## WHAT THE TASK ASKS:
Gather every line in the entries below that contains the word "chart" and copy each one in full. Letter case matters.

::::::::

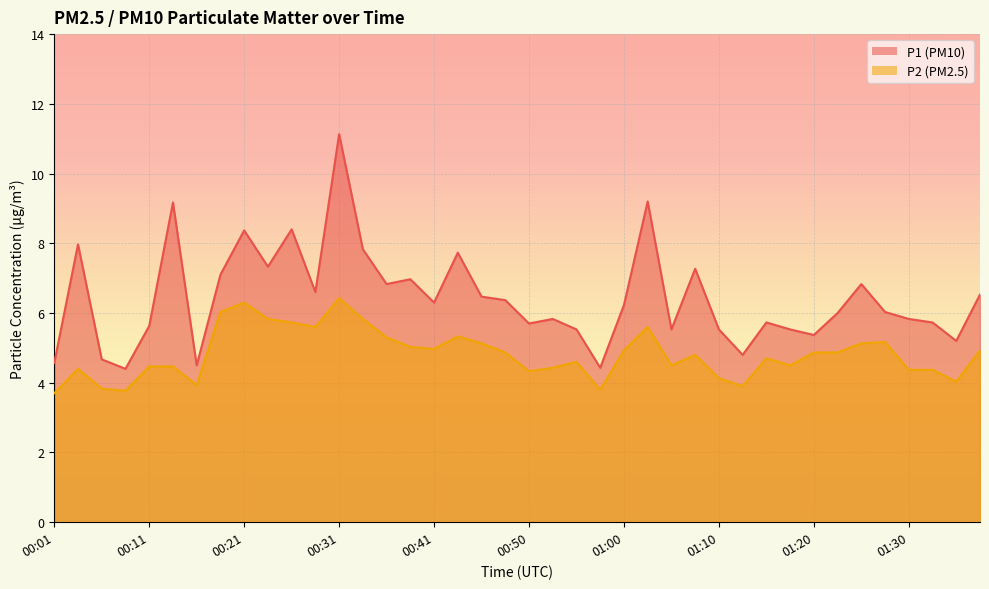

Reading left to right, what are all the values shown in this chart?

P1: 00:01=4.6	00:04=8.0	00:06=4.7	00:09=4.4	00:11=5.6	00:14=9.2	00:16=4.5	00:19=7.1	00:21=8.4	00:23=7.3	00:26=8.4	00:28=6.6	00:31=11.1	00:33=7.8	00:36=6.8	00:38=7.0	00:41=6.3	00:43=7.7	00:45=6.5	00:48=6.4	00:50=5.7	00:53=5.8	00:55=5.5	00:58=4.4	01:00=6.2	01:03=9.2	01:05=5.5	01:08=7.3	01:10=5.5	01:12=4.8	01:15=5.7	01:17=5.5	01:20=5.4	01:22=6.0	01:25=6.8	01:27=6.0	01:30=5.8	01:32=5.7	01:35=5.2	01:37=6.5
P2: 00:01=3.7	00:04=4.4	00:06=3.8	00:09=3.8	00:11=4.5	00:14=4.5	00:16=3.9	00:19=6.0	00:21=6.3	00:23=5.8	00:26=5.7	00:28=5.6	00:31=6.4	00:33=5.8	00:36=5.3	00:38=5.0	00:41=5.0	00:43=5.3	00:45=5.1	00:48=4.9	00:50=4.3	00:53=4.4	00:55=4.6	00:58=3.8	01:00=4.9	01:03=5.6	01:05=4.5	01:08=4.8	01:10=4.1	01:12=3.9	01:15=4.7	01:17=4.5	01:20=4.9	01:22=4.9	01:25=5.1	01:27=5.2	01:30=4.4	01:32=4.4	01:35=4.0	01:37=4.9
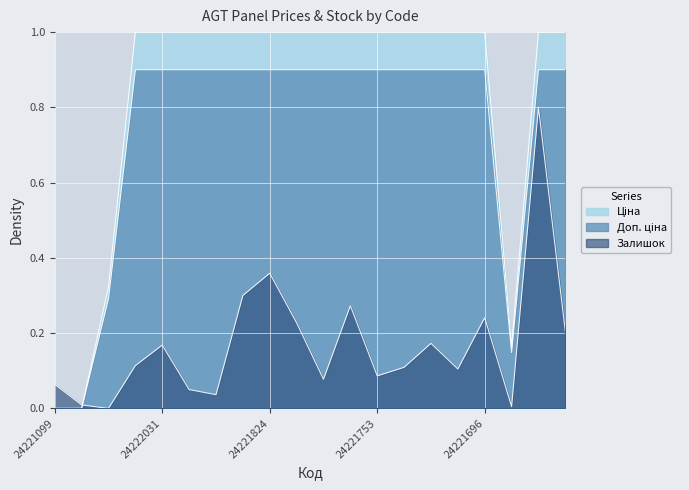

How many values in the Залишок series exceed 0?

19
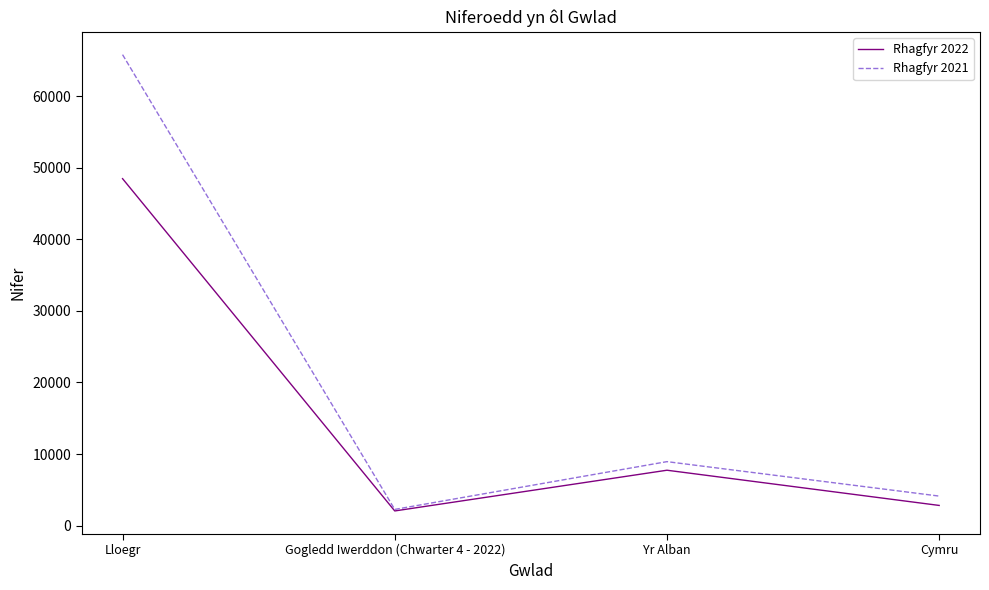

What is the minimum value shown in the chart?

2047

::::::::

## WRITTEN ANSWER:
Reading left to right, what are all the values shown in this chart?
What is the minimum value shown in the chart?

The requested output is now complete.